Cusco was the capital of the Incan Empire in the 1400s to early 1500s. It’s about 10,000 feet up, and there’s a cool blend of traditional culture, with a Spanish influence and an influence from the many Japanese and Chinese people who’ve come to Peru. A lot of people use Cusco as a staging area for big treks into the Andes, so there’s a buzz of excitement in the air. The streets are very narrow with steps that lead up to these little neighborhoods on the side of a mountain. Overlooking it all is a castle the Incas built. It's called Sacsayhuaman and is made out of enormous blocks of stone. It has a magical, medieval quality, like you stepped into something from a twisted fantasy novel. There are llamas and alpacas, and people are eating guinea pigs and all kinds of weird legumes.
Your goal was to get to the southernmost town in the world, Puerto Williams, in Patagonia. But you bail out before the finishing line. Why?
It’s true. I got to Ushuaia—across the water from Puerto Williams—looked across the bay to Tierra del Fuego and considered the trip pretty much complete. I figured it didn’t need the extra day or so of getting across to another town, which is basically the launching pad to Antarctica. I thought I’d made it more or less to the bottom and I awarded myself top prize.
I’d been on the road for about three months. When I got to the bottom of Patagonia, it was late May— wintertime—and I was worn out. Checking off geographical markers is a lot less important than being around the people you love. And the people I loved were back in the U.S., so I figured I’d had enough of an adventure and it was time to go back home.
You write at the end of the book that when you “scroll back through the memory of all the wonders I’d experienced, what mattered more than anything was people.” Unpack that idea for us.

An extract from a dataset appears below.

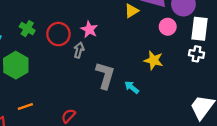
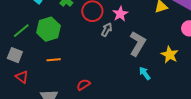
gray L-shape: (105, 75) -> (138, 44), moved
orange line: (25, 107) -> (54, 60), moved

For instance, I’m in the middle of the Panama Canal watching ships come back and forth. But the most entertaining part was listening to the stories of my fishing guide, who’d taken me down into the Panama Canal. Thinking back on the Mayan ruins, they’re cool, impressive things to see. But the most fun I had was when I ran into a helpless American girl, whom I had to help out with accommodation, as she was going to sleep outside in the jungle in her hammock.
People are what’s best in the world. You go to see something wonderful but usually the experience that has the most impact on you is talking with another person, sharing some experience, hearing from somebody about their life. It’s the human connections that remind you the world is one connected place. We’re all connected to each other, trying to live our lives as best as possible.
What was the worst moment on your trip? And the best?
Great question! Worst: I was in a cab in Panama, convinced that my driver was high on cocaine. He was acting pretty weird and making a bunch of unscheduled stops. Is this going to turn into a kidnapping situation? It was scary, zipping across an unknown country in the car of a guy whose motives you don’t totally trust.
Best moment? Two of my friends met up with me and we went to the Galápagos. We were up really late at night, probably 2 a.m. We’d been drinking, and one of the ship’s officers invited us up onto the bridge. He showed us his nautical charts and then took us out on the deck. In the intense darkness, he pointed out the southern constellations in the U.S, so we could see around the Equator. It was a cool moment. He was sharing his knowledge; we were in this special place, floating around in the middle of nowhere, with good friends. It was great!
This interview was edited for length and clarity.